- Required action: Your answer is a copy of every line in the records where "هرات" appears.

- Records shown:
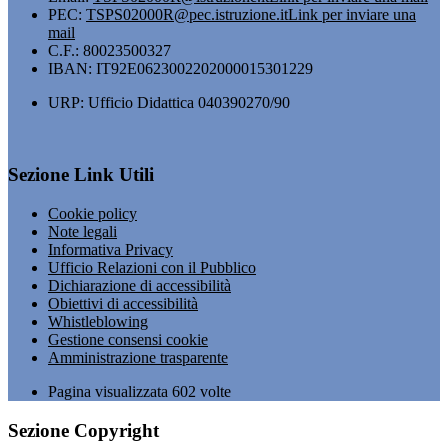
PEC:
TSPS02000R@pec.istruzione.it
Link per inviare una
mail
C.F.: 80023500327
IBAN: IT92E0623002202000015301229
URP: Ufficio Didattica 040390270/90
Sezione Link Utili
Cookie policy
Note legali
Informativa Privacy
Ufficio Relazioni con il Pubblico
Dichiarazione di accessibilità
Obiettivi di accessibilità
Whistleblowing
Gestione consensi cookie
Amministrazione trasparente
Pagina visualizzata
602
volte
Sezione Copyright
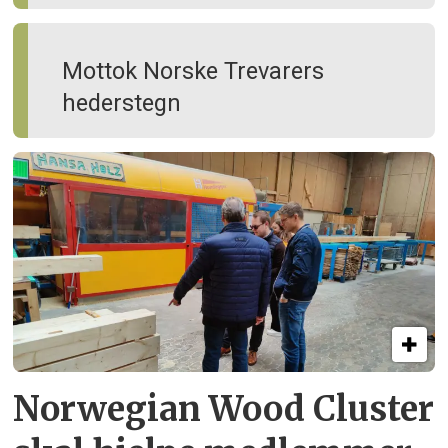
Mottok Norske Trevarers
hederstegn
Norwegian Wood Cluster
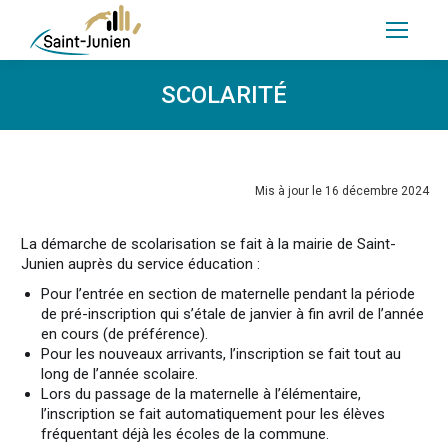
SCOLARITÉ
Mis à jour le 16 décembre 2024
La démarche de scolarisation se fait à la mairie de Saint-
Junien auprès du service éducation :
Pour l’entrée en section de maternelle pendant la période
de pré-inscription qui s’étale de janvier à fin avril de l’année
en cours (de préférence).
Pour les nouveaux arrivants, l’inscription se fait tout au
long de l’année scolaire.
Lors du passage de la maternelle à l’élémentaire,
l’inscription se fait automatiquement pour les élèves
fréquentant déjà les écoles de la commune.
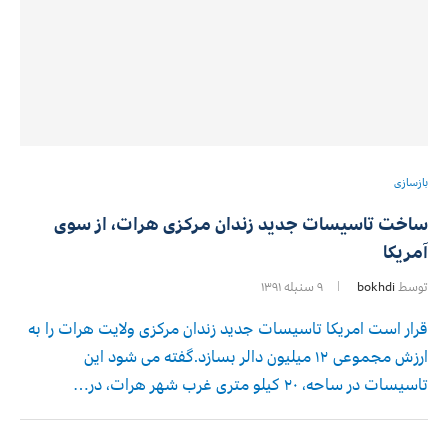
بازسازی
ساخت تاسیسات جدید زندان مرکزی هرات، از سوی
آمریکا
توسط
bokhdi
۹ سنبله ۱۳۹۱
قرار است امریکا تاسیسات جدید زندان مرکزی ولایت هرات را به
ارزش مجموعی ۱۲ میلیون دالر بسازد.گفته می شود این
تاسیسات در ساحه، ۲۰ کیلو متری غرب شهر هرات، در…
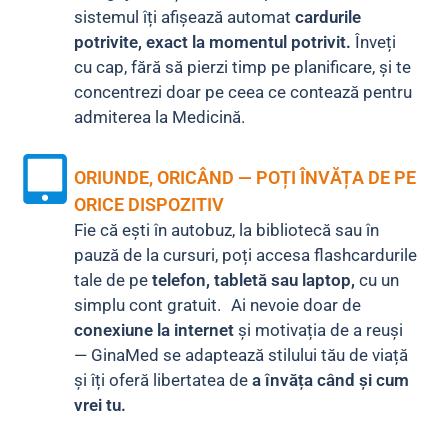
sistemul îți afișează automat
cardurile
potrivite, exact la momentul potrivit.
Înveți
cu cap, fără să pierzi timp pe planificare, și te
concentrezi doar pe ceea ce contează pentru
admiterea la Medicină.
ORIUNDE, ORICÂND — POȚI ÎNVĂȚA DE PE
ORICE DISPOZITIV
Fie că ești în autobuz, la bibliotecă sau în
pauză de la cursuri, poți accesa flashcardurile
tale de pe
telefon, tabletă sau laptop,
cu un
simplu cont gratuit. Ai nevoie doar de
conexiune la internet
și motivația de a reuși
— GinaMed se adaptează stilului tău de viață
și îți oferă libertatea de
a învăța când și cum
vrei tu.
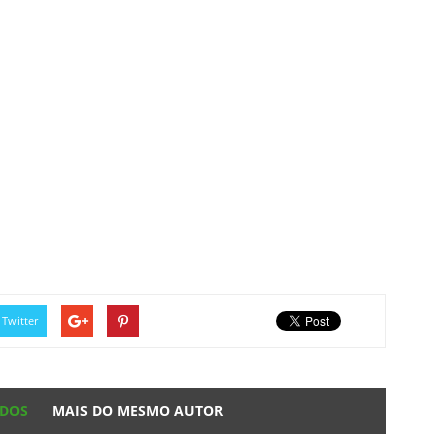
Twitter
ADOS
MAIS DO MESMO AUTOR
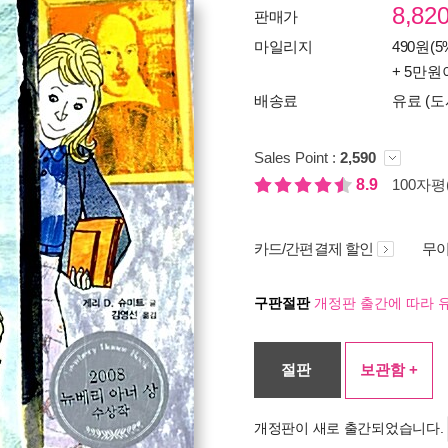
8,82
판매가
마일리지
490원(5
+ 5만원
배송료
유료 (도
Sales Point :
2,590
8.9
100자평(
카드/간편결제 할인
무이
구판절판
개정판 출간에 따라 
절판
보관함 +
개정판이 새로 출간되었습니다.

- Problem solution:
ساخت تاسیسات جدید زندان مرکزی هرات، از سوی
قرار است امریکا تاسیسات جدید زندان مرکزی ولایت هرات را به
تاسیسات در ساحه، ۲۰ کیلو متری غرب شهر هرات، در…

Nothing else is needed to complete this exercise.